**Data records:**
------------------------------------------------------------------------
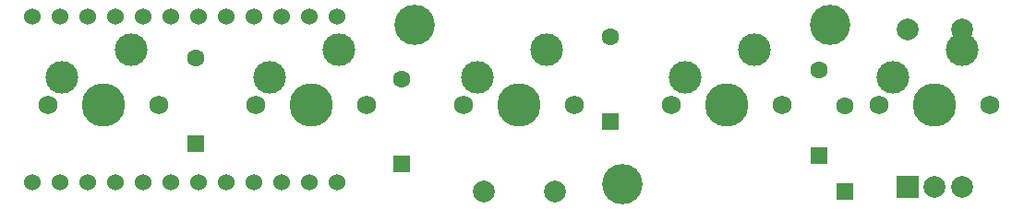
<source format=gts>
%TF.GenerationSoftware,KiCad,Pcbnew,(5.99.0-12610-g07e01e6297)*%
%TF.CreationDate,2021-11-08T11:22:45+00:00*%
%TF.ProjectId,piccolo-mini,70696363-6f6c-46f2-9d6d-696e692e6b69,rev?*%
%TF.SameCoordinates,Original*%
%TF.FileFunction,Soldermask,Top*%
%TF.FilePolarity,Negative*%
%FSLAX46Y46*%
G04 Gerber Fmt 4.6, Leading zero omitted, Abs format (unit mm)*
G04 Created by KiCad (PCBNEW (5.99.0-12610-g07e01e6297)) date 2021-11-08 11:22:45*
%MOMM*%
%LPD*%
G01*
G04 APERTURE LIST*
%ADD10R,1.600000X1.600000*%
%ADD11C,1.600000*%
%ADD12C,3.000000*%
%ADD13C,1.750000*%
%ADD14C,3.987800*%
%ADD15R,2.000000X2.000000*%
%ADD16C,2.000000*%
%ADD17C,3.700000*%
%ADD18C,1.524000*%
G04 APERTURE END LIST*
D10*
%TO.C,D1*%
X152150500Y-92273000D03*
D11*
X152150500Y-84473000D03*
%TD*%
D10*
%TO.C,D2*%
X171000500Y-94213000D03*
D11*
X171000500Y-86413000D03*
%TD*%
D10*
%TO.C,D3*%
X190200500Y-90273000D03*
D11*
X190200500Y-82473000D03*
%TD*%
D10*
%TO.C,D4*%
X209300500Y-93373000D03*
D11*
X209300500Y-85573000D03*
%TD*%
D10*
%TO.C,D5*%
X211700500Y-96673000D03*
D11*
X211700500Y-88873000D03*
%TD*%
D12*
%TO.C,MX1*%
X146240500Y-83693000D03*
D13*
X148780500Y-88773000D03*
D14*
X143700500Y-88773000D03*
D13*
X138620500Y-88773000D03*
D12*
X139890500Y-86233000D03*
%TD*%
D14*
%TO.C,MX2*%
X162750500Y-88773000D03*
D12*
X158940500Y-86233000D03*
X165290500Y-83693000D03*
D13*
X157670500Y-88773000D03*
X167830500Y-88773000D03*
%TD*%
D12*
%TO.C,MX4*%
X203390500Y-83693000D03*
D14*
X200850500Y-88773000D03*
D13*
X205930500Y-88773000D03*
D12*
X197040500Y-86233000D03*
D13*
X195770500Y-88773000D03*
%TD*%
%TO.C,MX5*%
X224980500Y-88773000D03*
D12*
X222440500Y-83693000D03*
D14*
X219900500Y-88773000D03*
D13*
X214820500Y-88773000D03*
D12*
X216090500Y-86233000D03*
%TD*%
D15*
%TO.C,ENC1*%
X217400500Y-96273000D03*
D16*
X222400500Y-96273000D03*
X219900500Y-96273000D03*
X222400500Y-81773000D03*
X217400500Y-81773000D03*
%TD*%
D13*
%TO.C,MX3*%
X176720500Y-88773000D03*
D12*
X184340500Y-83693000D03*
D13*
X186880500Y-88773000D03*
D14*
X181800500Y-88773000D03*
D12*
X177990500Y-86233000D03*
%TD*%
D17*
%TO.C,REF\u002A\u002A*%
X210312000Y-81407000D03*
%TD*%
%TO.C,REF\u002A\u002A*%
X191262000Y-96012000D03*
%TD*%
%TO.C,REF\u002A\u002A*%
X172212000Y-81407000D03*
%TD*%
D18*
%TO.C,U1*%
X137197500Y-80644100D03*
X139737500Y-80644100D03*
X142277500Y-80644100D03*
X144817500Y-80644100D03*
X147357500Y-80644100D03*
X149897500Y-80644100D03*
X152437500Y-80644100D03*
X154977500Y-80644100D03*
X157517500Y-80644100D03*
X160057500Y-80644100D03*
X162597500Y-80644100D03*
X165137500Y-80644100D03*
X165137500Y-95864100D03*
X162597500Y-95864100D03*
X160057500Y-95864100D03*
X157517500Y-95864100D03*
X154977500Y-95864100D03*
X152437500Y-95864100D03*
X149897500Y-95864100D03*
X147357500Y-95864100D03*
X144817500Y-95864100D03*
X142277500Y-95864100D03*
X139737500Y-95864100D03*
X137197500Y-95864100D03*
%TD*%
D16*
%TO.C,RESET1*%
X178550500Y-96710500D03*
X185050500Y-96710500D03*
%TD*%
M02*

</source>
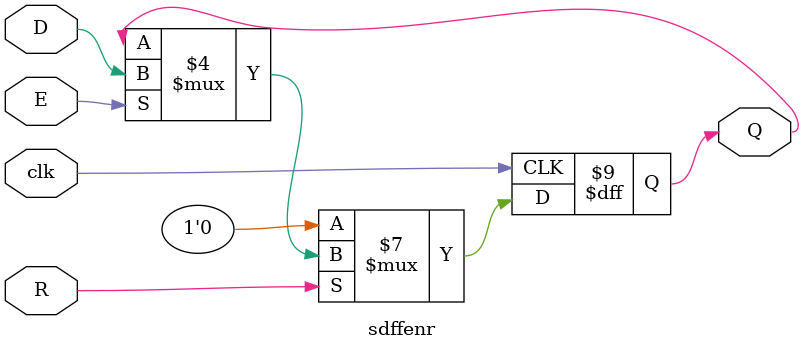
<source format=v>
module sdffenr(D,clk,E,R,Q);
input D;      // Data input 
input clk;    // clock input 
input E;      // enable 
input R;      // reset input 
output reg Q;     // output Q 

always @(negedge clk) 

begin
	if (R == 1'b0) begin // sync. reset active low
            Q <= 1'b0;
	end 
	else if (E == 1'b1) begin
            Q <= D; 
        end
end 
endmodule 

</source>
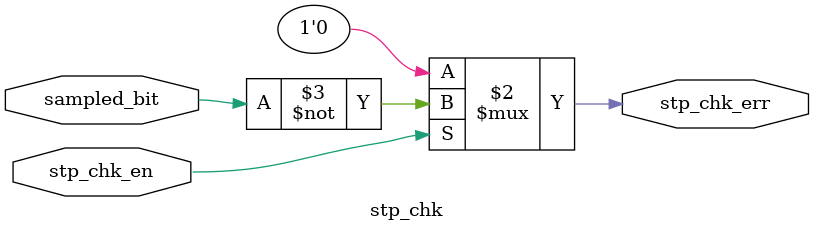
<source format=v>
module stp_chk(
				//input wire clk,
				//input wire rst,
				input sampled_bit,
				input stp_chk_en,
				output stp_chk_err
				);
assign stp_chk_err = (stp_chk_en) ? (sampled_bit ^ 1'b1) : 1'b0;
// always @(posedge clk or negedge rst) begin
// 	if(!rst)
// 		stp_chk_err <= 1'b0;
// 	else if(stp_chk_en)
// 		stp_chk_err <= sampled_bit ^ 1'b1;
// 	else
// 		stp_chk_err<= 1'b0;
// end
endmodule 
</source>
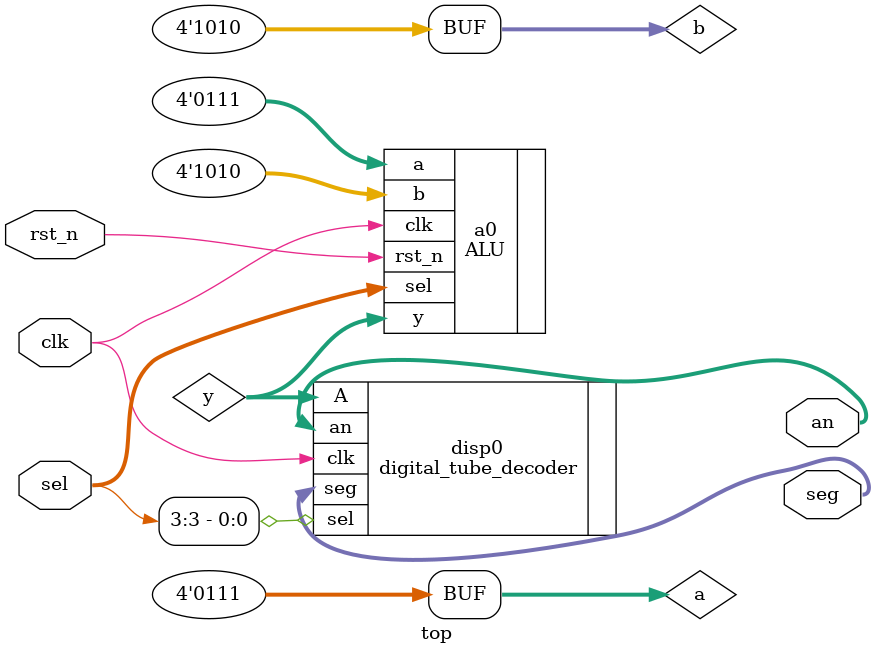
<source format=v>
module top (
    clk     ,
    rst_n   ,
    seg     ,
	 sel     ,
    an
);

input  clk;
input  [3:0] sel;
input  rst_n;

output  [0:6] seg;
output  [3:0] an;

wire signed  [7:0] y;

wire signed  [3:0] a;
wire signed  [3:0] b;

assign a = 4'b0111;	// 7
assign b = 4'b1010;	// -6

ALU a0 (
    .clk(clk),
    .a(a),
    .b(b),
    .sel(sel),
    .rst_n(rst_n),
    .y(y)
);

digital_tube_decoder disp0 (
    .clk(clk),
    .A(y),
    .sel(sel[3]),
    .seg(seg),
    .an(an)
);


endmodule
</source>
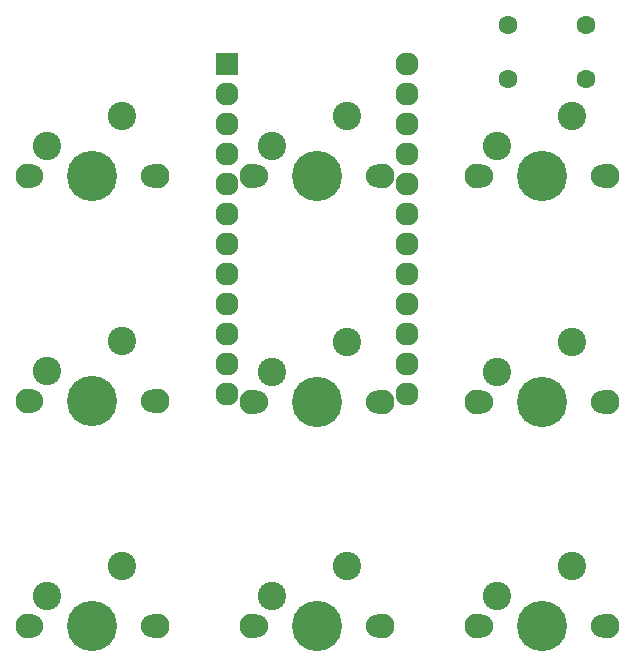
<source format=gbr>
%TF.GenerationSoftware,Altium Limited,Altium Designer,20.1.12 (249)*%
G04 Layer_Color=8388736*
%FSLAX26Y26*%
%MOIN*%
%TF.SameCoordinates,63403D4D-F3CE-4837-A966-4B93B91F9A20*%
%TF.FilePolarity,Negative*%
%TF.FileFunction,Soldermask,Top*%
%TF.Part,Single*%
G01*
G75*
%TA.AperFunction,ComponentPad*%
%ADD21C,0.077016*%
%ADD22R,0.077016X0.077016*%
%ADD23C,0.094614*%
%ADD24C,0.074929*%
%ADD25C,0.082803*%
%ADD26C,0.167449*%
%ADD27C,0.063118*%
D21*
X789764Y1514173D02*
D03*
Y2114173D02*
D03*
Y1914173D02*
D03*
Y1714173D02*
D03*
Y1814173D02*
D03*
Y1314173D02*
D03*
Y1414173D02*
D03*
Y1114173D02*
D03*
Y2014173D02*
D03*
Y1614173D02*
D03*
Y1214173D02*
D03*
X1389764Y1514173D02*
D03*
Y2214173D02*
D03*
Y1914173D02*
D03*
Y2114173D02*
D03*
Y1714173D02*
D03*
Y1814173D02*
D03*
Y1314173D02*
D03*
Y1414173D02*
D03*
Y1114173D02*
D03*
Y1614173D02*
D03*
Y1214173D02*
D03*
Y2014173D02*
D03*
D22*
X789764Y2214173D02*
D03*
D23*
X190114Y439646D02*
D03*
X440114Y539646D02*
D03*
X1688776Y1187835D02*
D03*
X1938776Y1287835D02*
D03*
X1938539Y2038071D02*
D03*
X1688539Y1938071D02*
D03*
Y439646D02*
D03*
X1938539Y539646D02*
D03*
X190114Y1188858D02*
D03*
X440114Y1288858D02*
D03*
Y2038071D02*
D03*
X190114Y1938071D02*
D03*
X1189327Y539646D02*
D03*
X939327Y439646D02*
D03*
X1189563Y1287835D02*
D03*
X939563Y1187835D02*
D03*
X939327Y1938071D02*
D03*
X1189327Y2038071D02*
D03*
D24*
X140114Y339646D02*
D03*
X540114D02*
D03*
X1638776Y1087835D02*
D03*
X2038776D02*
D03*
X2038539Y1838071D02*
D03*
X1638539D02*
D03*
Y339646D02*
D03*
X2038539D02*
D03*
X140114Y1088858D02*
D03*
X540114D02*
D03*
Y1838071D02*
D03*
X140114D02*
D03*
X1289327Y339646D02*
D03*
X889327D02*
D03*
X1289563Y1087835D02*
D03*
X889563D02*
D03*
X889327Y1838071D02*
D03*
X1289327D02*
D03*
D25*
X123579Y339646D02*
D03*
X556650D02*
D03*
X1622240Y1087835D02*
D03*
X2055311D02*
D03*
X2055075Y1838071D02*
D03*
X1622004D02*
D03*
Y339646D02*
D03*
X2055075D02*
D03*
X123579Y1088858D02*
D03*
X556650D02*
D03*
Y1838071D02*
D03*
X123579D02*
D03*
X1305862Y339646D02*
D03*
X872791D02*
D03*
X1306099Y1087835D02*
D03*
X873028D02*
D03*
X872791Y1838071D02*
D03*
X1305862D02*
D03*
D26*
X340114Y339646D02*
D03*
X1838776Y1087835D02*
D03*
X1838539Y1838071D02*
D03*
Y339646D02*
D03*
X340114Y1088858D02*
D03*
Y1838071D02*
D03*
X1089327Y339646D02*
D03*
X1089563Y1087835D02*
D03*
X1089327Y1838071D02*
D03*
D27*
X1724409Y2161417D02*
D03*
Y2342520D02*
D03*
X1984252Y2161417D02*
D03*
Y2342520D02*
D03*
%TF.MD5,620697b0f4bead6489a2e52faf076ebc*%
M02*

</source>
------------------------------------------------------------------------
**What the task asks:**
Find every line in the records that contains the word "APERTURE"; copy those lines.

**Result for this exercise:**
G04 APERTURE LIST*
G04 APERTURE END LIST*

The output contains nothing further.